The black shards were apparently eel wafers – I confess, I didn’t really get them – and along with Vietnamese mint and sweet, tangy pickled beets (bright yellow, magenta and stripy lolly pink) they crowded around the marrow, jostling for attention.  Like a plaid suit, I found this dish loud and proud – great if that’s your taste, but a bit too boisterous for me.

Royal Mail Hotel

It’s funny then that a wodge of barely cooked lamb could feel much more serene.  Pink with spring fever, lamb that had grazed on salt grass lay on audaciously fresh broad bean puree (still more seasonal touches).

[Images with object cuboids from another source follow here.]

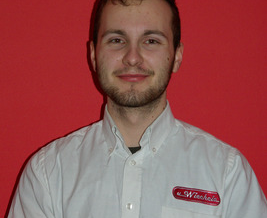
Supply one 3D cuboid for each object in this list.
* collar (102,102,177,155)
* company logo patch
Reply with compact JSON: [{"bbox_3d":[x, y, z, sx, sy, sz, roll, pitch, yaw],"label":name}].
[{"bbox_3d":[0.011,0.036,2.000,0.142,0.105,0.140,1,3,5],"label":"collar"},{"bbox_3d":[0.118,0.162,1.950,0.092,0.028,0.008,8,-10,-9],"label":"company logo patch"}]

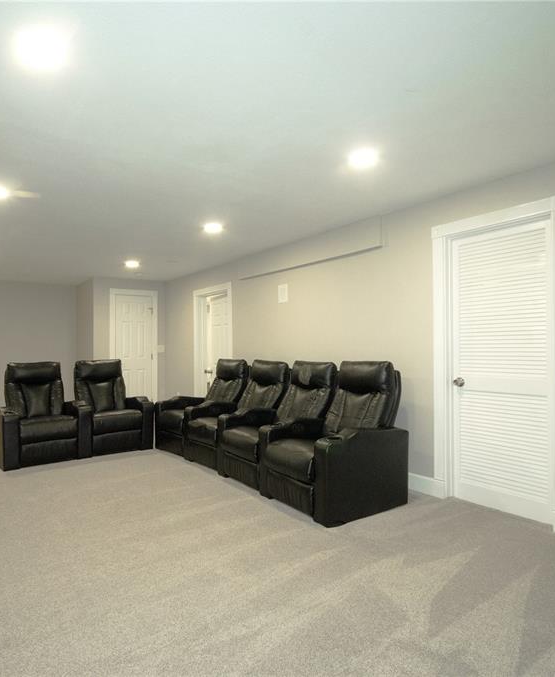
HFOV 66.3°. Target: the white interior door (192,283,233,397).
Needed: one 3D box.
[{"bbox_3d":[-0.985,0.297,6.280,0.120,2.100,1.050,0,-1,-38],"label":"white interior door"}]

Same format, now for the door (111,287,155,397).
[{"bbox_3d":[-2.380,0.300,7.060,0.780,2.140,0.100,0,-1,-32],"label":"door"}]

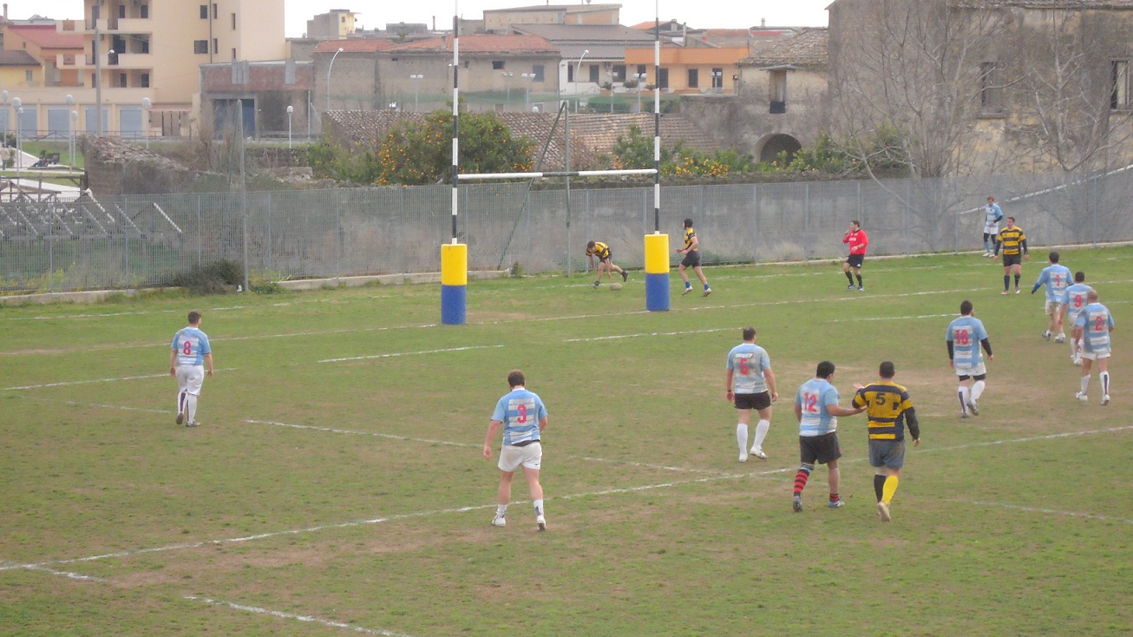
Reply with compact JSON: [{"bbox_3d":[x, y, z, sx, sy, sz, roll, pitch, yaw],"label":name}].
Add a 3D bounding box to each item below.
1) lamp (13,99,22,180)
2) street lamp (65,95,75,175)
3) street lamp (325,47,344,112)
[{"bbox_3d":[-25.608,-8.161,171.156,0.380,4.300,0.380,0,4,0],"label":"lamp"},{"bbox_3d":[-26.121,-9.627,193.156,0.380,4.300,0.380,0,4,0],"label":"street lamp"},{"bbox_3d":[-16.730,-16.162,265.000,1.350,7.200,0.300,0,4,0],"label":"street lamp"}]

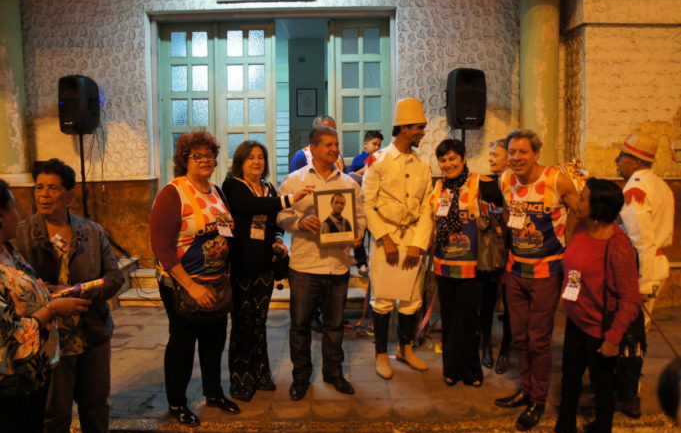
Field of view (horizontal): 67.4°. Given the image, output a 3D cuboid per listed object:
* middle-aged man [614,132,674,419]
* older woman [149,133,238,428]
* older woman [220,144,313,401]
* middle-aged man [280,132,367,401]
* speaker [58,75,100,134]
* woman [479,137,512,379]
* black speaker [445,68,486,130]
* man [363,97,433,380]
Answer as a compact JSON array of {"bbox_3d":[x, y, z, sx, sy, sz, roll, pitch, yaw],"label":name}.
[{"bbox_3d":[1.801,0.323,3.000,0.380,1.624,0.480,0,2,28],"label":"middle-aged man"},{"bbox_3d":[-0.857,0.337,2.990,0.500,1.660,0.380,-2,3,-38],"label":"older woman"},{"bbox_3d":[-0.520,0.332,3.305,0.520,1.639,0.400,-2,2,-27],"label":"older woman"},{"bbox_3d":[-0.141,0.282,3.291,0.530,1.729,0.420,-1,2,-15],"label":"middle-aged man"},{"bbox_3d":[-3.043,-1.311,5.950,0.400,0.660,0.340,0,2,25],"label":"speaker"},{"bbox_3d":[1.148,0.272,3.756,0.480,1.684,0.340,0,2,25],"label":"woman"},{"bbox_3d":[1.433,-1.341,5.850,0.400,0.660,0.340,-1,2,-11],"label":"black speaker"},{"bbox_3d":[0.412,0.137,3.689,0.520,1.977,0.380,-1,2,-6],"label":"man"}]

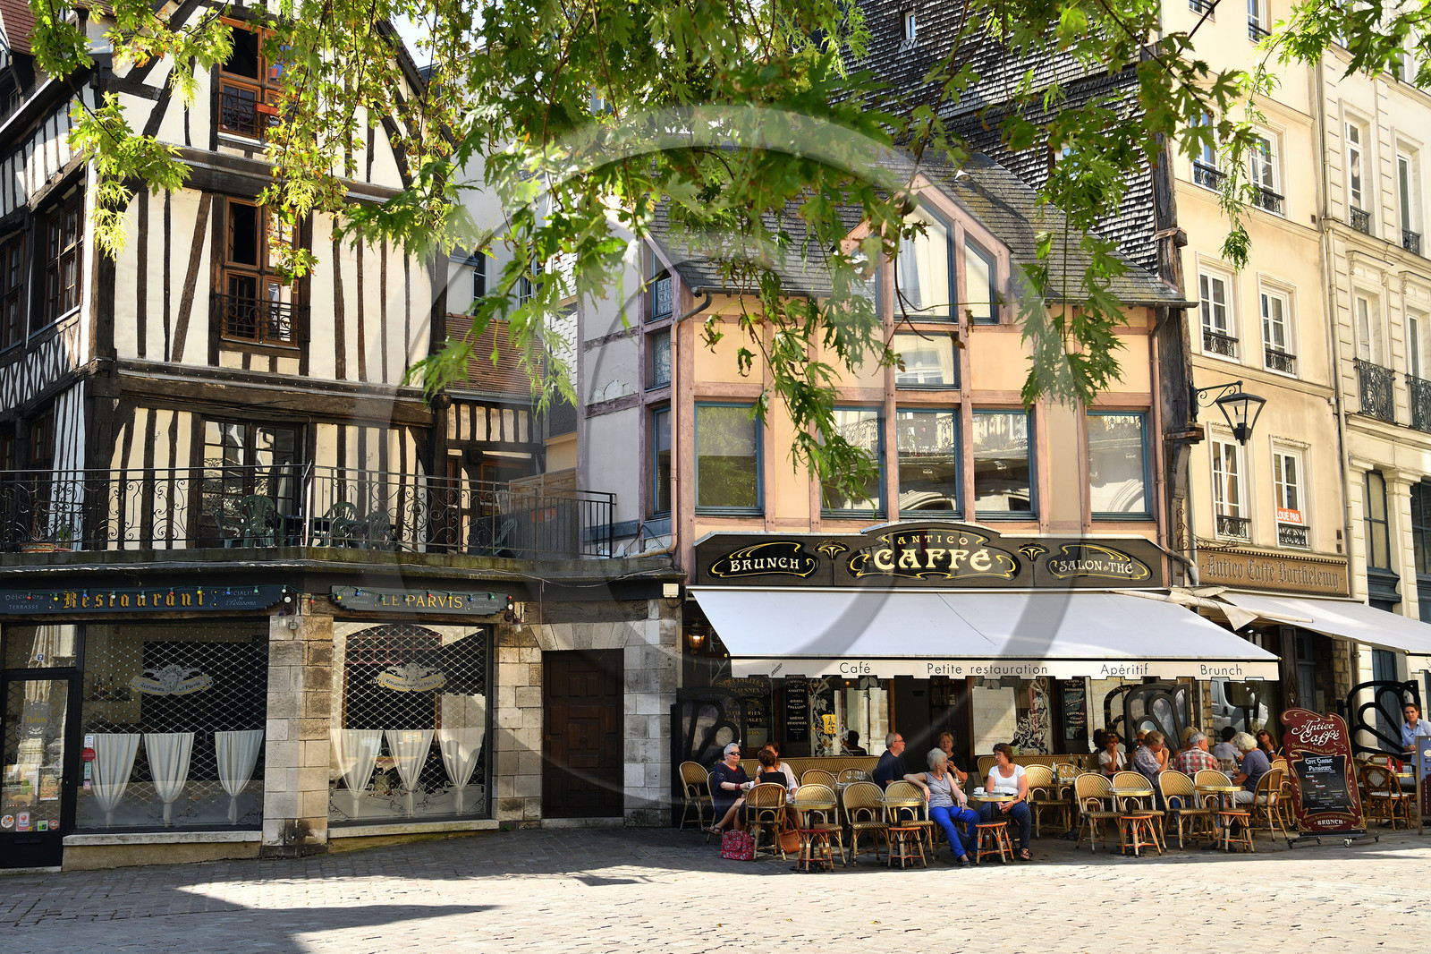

Criss crossing it was a single mature spinach leaf and crisp fried curry plant.  Every gardening book informs you again and again that curry plant is not curry leaves, and indeed I have seen it so often in sensory gardens due to its enticing, spicy scent.  I had never thought it could actually be used in a culinary sense so I enjoyed this little twist.

Royal Mail Hotel

Slowly night approached and so did our meal’s sunset.  A whole parsnip, swollen from nights in the frosty winter ground, was hollowed and the skin fried to a burnt toffee-flavoured crisp.  Dotted with blueberries, fennel pollen, apple caramel and Myrtleford cream, it had the wonderful earthiness of carrot cake.

Royal Mail Hotel

I could not get enough of this course’s matching beverage, a pear cider from Normandy by Eric Bordelet.  Sprightly, cheeky, sweet and bubbly with no brash alcohol edge – an altogether dangerous drink!  Glad that wasn’t around when Matthew and Patrick from St Kevin’s were.

Royal Mail Hotel

Fakegf had been hanging out all meal for “milk and roses”, which to me sounds like “tea and sympathy” – a dish to wrap yourself up in and soothe a weary soul.  A just-set quenelle of sheep’s milk yoghurt (I think?) hid under crisp wings (made from the skin from boiled milk) and gently melted into fairy dust made from powdered milk (!) and freeze-dried berries.

Royal Mail Hotel

This course came with an amazing wine, a 1997 sweet gewurztraminer from Alsace.  It was sweet with lychee and even hints of rose at the end.  It’s an extra extravagance, but if you can handle a serious drink-mixing session (wine before beer, you’re in the clear…or is it beer before wine, you’ll be fine?  Can never remember – maybe that’s my problem!), seriously, spring for the matching wines.  It’s a chance to try so many vintages and varieties you would probably never otherwise come across or have the inclination to drink a whole bottle of.

Royal Mail Hotel

Another vegetable-driven sweet course – carrots, treated with calcium oxide to give them firm exteriors while still being cooked, were dusted with the mandatory edible soil.  Wouldn’t be a 2012 degustation without it.

Royal Mail Hotel

Then finally, a reminder that the simple things in life really are the best.  Fresh strawberries from the garden on moar chocolate soil (kinda like Ovaltine), bursting with the promise of summer just over the horizon.

Royal Mail Hotel

What would I change?  Hats off to Fakegf for the EPIC drive (three and a half hours each way in one day), but next time I’d stay overnight, just so I could go slump in a happy food coma somewhere instead of having to think about getting up to feed everyone Weet Bix in six hours.

Royal Mail Hotel

A degustation isn’t really “going out for dinner”.  It’s a front-row seat to the ballet, the footy or whatever tickles your fancy.  It’s dinner and a show – simultaneously.  What a show – and what a meal.